Waypoint Park Beach, Bellingham, WA
Bellingham’s Waypoint Park, named for the iconic industrial art installation (also known as the Acid Ball from the old GP paper mill) located in the new park, provides an opportunity for the entire community to enjoy otherwise limited access to the waterfront along this newly created beach. This park provides treasured waterfront access, uncommon in Bellingham’s urban waterfront, at a former brownfield site.
The restored beach is highlighted in contrast to the reminders of the community’s industrial past that make this park unique. The beach adds a natural element to the once fully armored and sand-starved shorelines along Whatcom Waterway which runs through the heart of the Bellingham, and significant investment has focused on improving and enhancing the habitat along the estuary’s edge.
The project design accounted for projected sea level rise and provided improved storm damage protection through its higher elevations along width of the beach, the stabilizing rock groin, placed logs, vegetation, and a gently sloping beach. The entire ecological community benefits from this project, which included isolating the underlying low level contaminated soils, added cobble and beach sediment for forage fish spawning and native plantings to create habitat and improve aesthetics.

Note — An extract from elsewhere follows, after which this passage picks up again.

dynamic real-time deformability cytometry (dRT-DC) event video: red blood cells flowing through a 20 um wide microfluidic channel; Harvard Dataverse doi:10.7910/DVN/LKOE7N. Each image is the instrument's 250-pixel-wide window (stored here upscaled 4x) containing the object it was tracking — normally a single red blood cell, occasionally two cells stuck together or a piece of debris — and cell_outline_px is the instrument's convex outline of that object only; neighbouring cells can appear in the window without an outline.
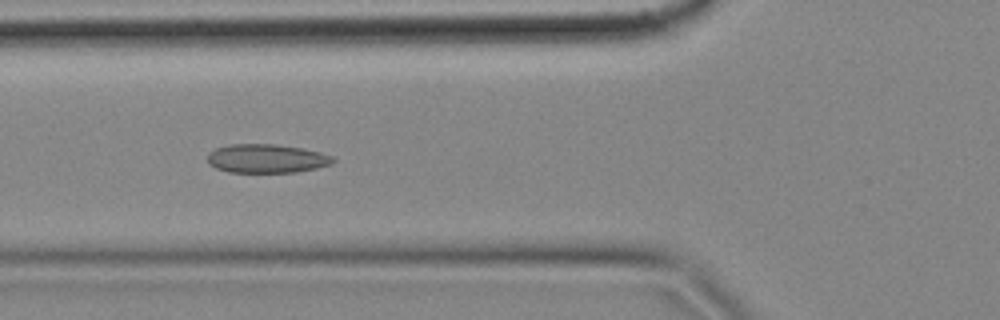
{"species": "common noctule bat (a hibernating species)", "species_latin": "Nyctalus noctula", "temperature_condition": "cold", "stored_images_in_passage": 58, "camera_frame_rate_fps": 3000, "um_per_image_px": 0.085, "animal": {"sex": "female", "body_mass_g": 18.4}, "frame": {"image": 1, "passage_image": 21, "time_ms": 6.667, "image_size_px": [1000, 320], "cell_outline_px": [[336, 160], [332, 164], [316, 168], [296, 172], [228, 172], [216, 168], [208, 164], [208, 152], [216, 148], [228, 144], [276, 144], [304, 148], [320, 152], [332, 156]], "centroid_in_image_um": [22.66, 13.47], "position_along_channel_um": 103.1, "area_um2": 21.21}}
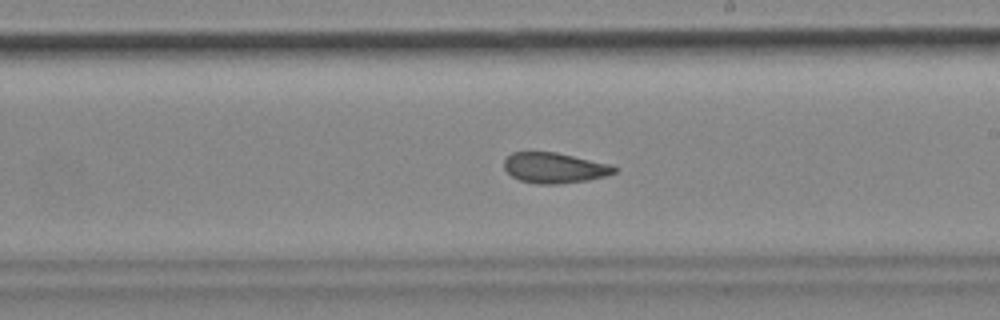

The beach is used as a kayak launch site, which will soon be augmented by a restaurant, public market, and small boat rental facility in the adjacent refurbished 1930s Granary Building. The park incorporates non-motorized access for bikers and pedestrians, as well as paths compliant with the Americans With Disabilities Act, allowing the entire community to enjoy the waterfront.
Duval County, Florida
The Duval County Shore Protection Project encompasses some of the most beautiful beaches along the U.S. eastern seaboard, attracting millions of tourists to visit Hanna Park, Atlantic Beach, Neptune Beach and Jacksonville Beach. It is unprecedented for a project team to complete back-to-back major sand renourishments on more than eight miles of shoreline after two major hurricanes — Matthew in 2016 and Irma in 2017 — all the while restoring critical sea turtle and bird nesting habitat, and completing the work with very minor cost increases.
This project exemplified how to execute and succeed in the face of compounding challenges associated with the magnitude of impacts from consecutive major hurricane years and navigating federal, state, and local procedural and procurement environments. Multiple stakeholders including the U.S. Army Corps of Engineers, City of Jacksonville, Olsen & Associates, beach communities and residents all worked to overcome obstacles. State and federal agencies worked tirelessly and accelerated normal process timeframes, making this project a model for other communities.
Hurricane Matthew caused a loss of about 680,000 cubic yards of sand from the beach. The stakeholders’ emergency preparedness and response restored the beach to pre-storm conditions in record time. This reduced the impacts resulting from Hurricane Irma, which caused a loss of roughly 660,000 cubic yards of sand.
The Corps of Engineers was able to take advantage of existing beach construction contracts to cost-effectively repair the shoreline after the impacts of Hurricane Matthew, and again following Irma. The project team showed dedication, hard work and commitment in achieving unprecedented project goals and schedules.
A complete list of award-winning beaches, and more information about beach restoration and ASBPA, is available online at www.asbpa.org. Winners will be honored during ASBPA’s annual Coastal Summit held in Washington, DC, in March 2020.